Having spoken with many customers over the years, and it is apparent to me that there are a handful of common pitfalls when using your own design files to print business cards. We’ve boiled this down to the top 5 most common printing traps so no matter where you go for your printing needs, you will be armed with the knowledge necessary to optimize your print job.
1. Pantone or Spot Colors
Consumer research has shown that accurate color reproduction is by far the most common problem throughout the printing industry. The biggest culprit is usually the presence of Pantone or spot colors in your business card design files. These are typically highly customized colors that fall outside of the industry-standard CMYK 4-color printing process.
CMYK is a process whereby thousands of colors can be created by mixing various percentages of cyan (C), magenta (M), yellow (Y), and black (K). NexCards.com, as well as the VAST majority of printers in the market today, utilizes a CMYK process that is not compatible with spot colors.
A color shift often occurs when a CMYK business card printer attempts to print a spot color. Stick with CMYK colors, or if you absolutely must have Pantone colors on your cards, attempt to locate a printing company that specializes in this.
2. Black Backgrounds
A business card with a black background, if not set up properly, can turn out gray, blotchy, or over-saturated. Luckily, this problem has an easy solution – simply convert the black background within your design file to a rich black. Rich black appears the same as any other black, but it is much better for printing purposes.
A black background consisting of 100% black (C = 0, M = 0, Y = 0, K = 100) will most likely produce unexpected results. Instead, utilize a rich black, which incorporates other CMYK percentages into the mix. Our preferred CMYK mix for rich black is C = 40, M = 30, Y = 20, and K = 100 for silk cards and C = 60, M = 40, Y = 40, and K = 100 for most matte and glossy cards.
3. Borders
Artwork with borders is not recommended because a slight shift could occur during the trimming process. This could result in uneven or off-centered border lines.
This shifting possibility is an industry-accepted standard so basically, any artwork containing borders is a bit of a gamble. If you don’t like to gamble, remove the border from your custom business card files. Remember NexCards does full-bleed (borderless) printing and it’s wise to optimize your design to take advantage of this. Take your background right to the full bleed edge of the card.

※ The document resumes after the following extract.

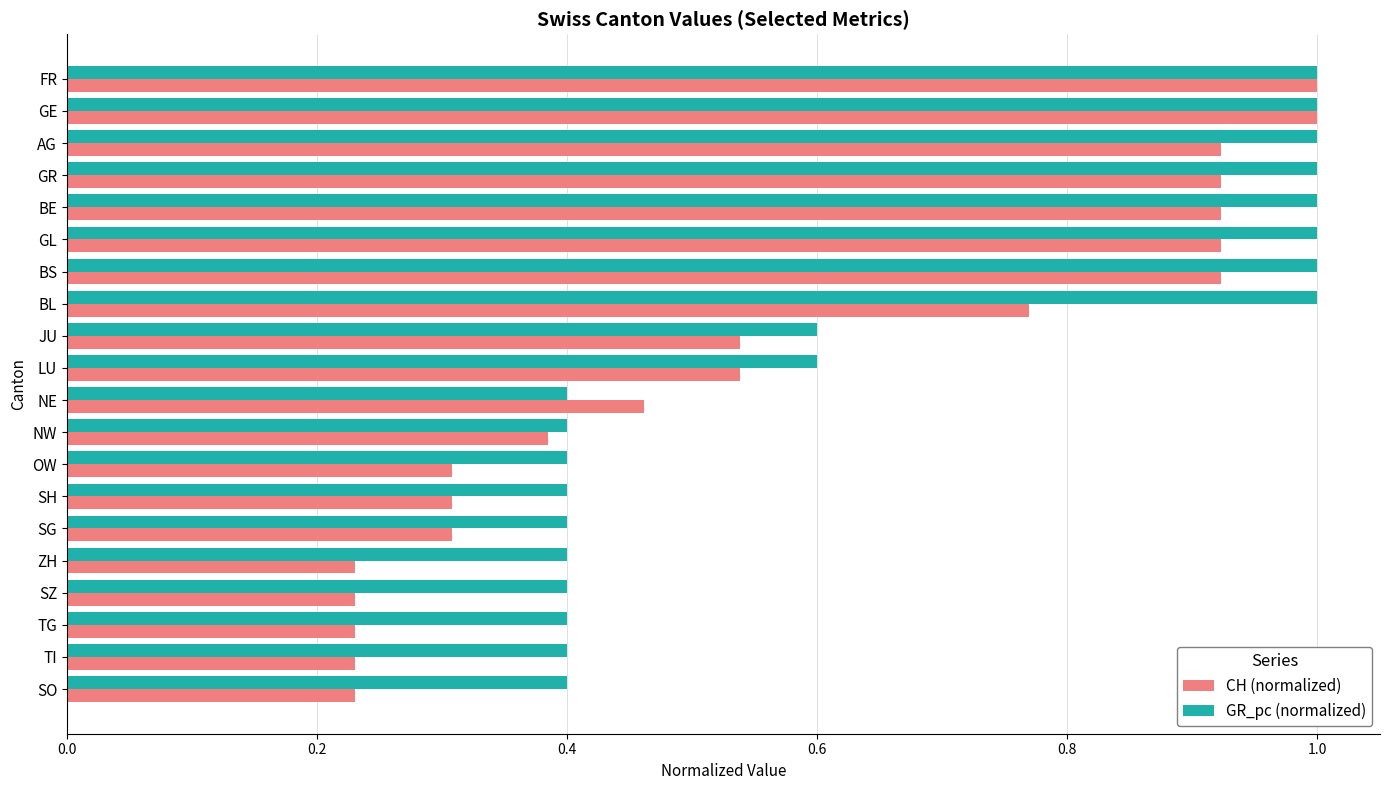

What are all the series names shown in the legend?

CH (normalized), GR_pc (normalized)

4. Too Many Enhancement Features
Spot UV, embossing, foil stamping, scoring, perforation, and other bells and whistles fall into the enhancement feature bucket. Putting more than one of these features on a single card can cause flaws. Spot UV could bubble, foil could flake, or embossing could become fuzzy. It simply puts too much stress on the card stock. Always stick with a single enhancement, my favorite of which is Spot UV.
5. Hidden File Problems
Pay careful attention to the printer’s file specs. Here at NexCards.com, we check every single file that is uploaded to confirm that everything is in-spec and print-ready, but I’m sure there are plenty of printers out there who don’t bother.
Hidden problems include things such as transparencies, overprint, and embedded fonts. No matter where you go to have your business cards printed, always flatten your files, turn off overprint, and outline any embedded fonts.
Conclusion
Hiring a business card printer (especially us!) for your custom business cards is an excellent idea, and following my advice will eliminate 99% of any and all potential problems that might creep up during the production process.